[Saved entries]
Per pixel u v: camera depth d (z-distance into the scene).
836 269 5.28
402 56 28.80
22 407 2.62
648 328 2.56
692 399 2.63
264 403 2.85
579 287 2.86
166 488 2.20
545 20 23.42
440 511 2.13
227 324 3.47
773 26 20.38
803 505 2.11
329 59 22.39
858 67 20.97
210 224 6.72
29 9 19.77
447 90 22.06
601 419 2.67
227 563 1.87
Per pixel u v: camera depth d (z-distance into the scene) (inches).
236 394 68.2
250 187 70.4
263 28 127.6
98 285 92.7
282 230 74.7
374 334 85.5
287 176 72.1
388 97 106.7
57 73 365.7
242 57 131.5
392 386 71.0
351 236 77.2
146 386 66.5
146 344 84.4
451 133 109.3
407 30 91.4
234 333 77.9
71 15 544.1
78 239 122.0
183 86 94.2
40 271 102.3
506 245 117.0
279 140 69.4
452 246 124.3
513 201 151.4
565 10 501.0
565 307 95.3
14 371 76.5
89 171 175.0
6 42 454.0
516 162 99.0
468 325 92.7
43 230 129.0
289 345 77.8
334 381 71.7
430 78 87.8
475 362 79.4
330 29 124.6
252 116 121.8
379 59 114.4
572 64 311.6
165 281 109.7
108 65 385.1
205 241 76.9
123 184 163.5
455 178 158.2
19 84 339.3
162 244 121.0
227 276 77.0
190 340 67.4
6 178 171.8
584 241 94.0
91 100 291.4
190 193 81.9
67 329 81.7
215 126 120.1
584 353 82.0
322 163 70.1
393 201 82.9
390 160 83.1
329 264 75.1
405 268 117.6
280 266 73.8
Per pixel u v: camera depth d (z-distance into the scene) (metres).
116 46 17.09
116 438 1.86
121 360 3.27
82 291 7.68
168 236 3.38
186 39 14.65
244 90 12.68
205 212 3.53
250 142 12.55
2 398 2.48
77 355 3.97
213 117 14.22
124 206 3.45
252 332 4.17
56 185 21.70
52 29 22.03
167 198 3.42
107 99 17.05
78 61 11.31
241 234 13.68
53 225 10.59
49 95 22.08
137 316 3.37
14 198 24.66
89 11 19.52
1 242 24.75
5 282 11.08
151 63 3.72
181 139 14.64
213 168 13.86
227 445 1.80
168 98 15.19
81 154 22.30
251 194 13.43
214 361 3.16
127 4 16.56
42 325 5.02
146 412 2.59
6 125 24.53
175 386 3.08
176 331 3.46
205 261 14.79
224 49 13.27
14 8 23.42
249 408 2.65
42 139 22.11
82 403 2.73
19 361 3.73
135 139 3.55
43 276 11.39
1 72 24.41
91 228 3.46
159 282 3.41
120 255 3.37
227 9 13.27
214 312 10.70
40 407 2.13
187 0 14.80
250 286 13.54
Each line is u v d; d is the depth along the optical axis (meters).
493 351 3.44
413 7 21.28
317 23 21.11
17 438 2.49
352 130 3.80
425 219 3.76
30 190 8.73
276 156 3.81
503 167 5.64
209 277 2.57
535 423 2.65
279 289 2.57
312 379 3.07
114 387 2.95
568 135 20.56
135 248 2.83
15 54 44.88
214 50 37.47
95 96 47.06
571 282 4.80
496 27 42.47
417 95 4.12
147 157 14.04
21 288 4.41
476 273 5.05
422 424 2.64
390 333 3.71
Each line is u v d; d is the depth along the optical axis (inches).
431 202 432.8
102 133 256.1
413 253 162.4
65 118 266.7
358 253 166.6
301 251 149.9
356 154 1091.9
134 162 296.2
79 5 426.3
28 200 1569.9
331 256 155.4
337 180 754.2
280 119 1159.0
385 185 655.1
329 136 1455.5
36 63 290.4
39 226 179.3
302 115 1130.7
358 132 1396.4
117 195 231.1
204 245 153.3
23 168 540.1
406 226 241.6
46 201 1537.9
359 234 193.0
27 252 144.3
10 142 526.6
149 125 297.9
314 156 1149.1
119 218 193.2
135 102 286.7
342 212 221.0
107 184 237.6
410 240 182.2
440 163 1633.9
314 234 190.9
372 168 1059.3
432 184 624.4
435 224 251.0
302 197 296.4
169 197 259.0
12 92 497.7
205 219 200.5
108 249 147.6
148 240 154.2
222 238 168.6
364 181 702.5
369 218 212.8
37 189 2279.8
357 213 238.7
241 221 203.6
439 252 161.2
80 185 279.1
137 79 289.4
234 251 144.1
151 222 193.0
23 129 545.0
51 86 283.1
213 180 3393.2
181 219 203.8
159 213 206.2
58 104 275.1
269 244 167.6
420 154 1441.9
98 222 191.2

## Requirement
The output should be exactly the lines above from the line containing "379 59 114.4" to the line containing "405 268 117.6", inclusive, with no other lines.

## Task output
379 59 114.4
572 64 311.6
165 281 109.7
108 65 385.1
205 241 76.9
123 184 163.5
455 178 158.2
19 84 339.3
162 244 121.0
227 276 77.0
190 340 67.4
6 178 171.8
584 241 94.0
91 100 291.4
190 193 81.9
67 329 81.7
215 126 120.1
584 353 82.0
322 163 70.1
393 201 82.9
390 160 83.1
329 264 75.1
405 268 117.6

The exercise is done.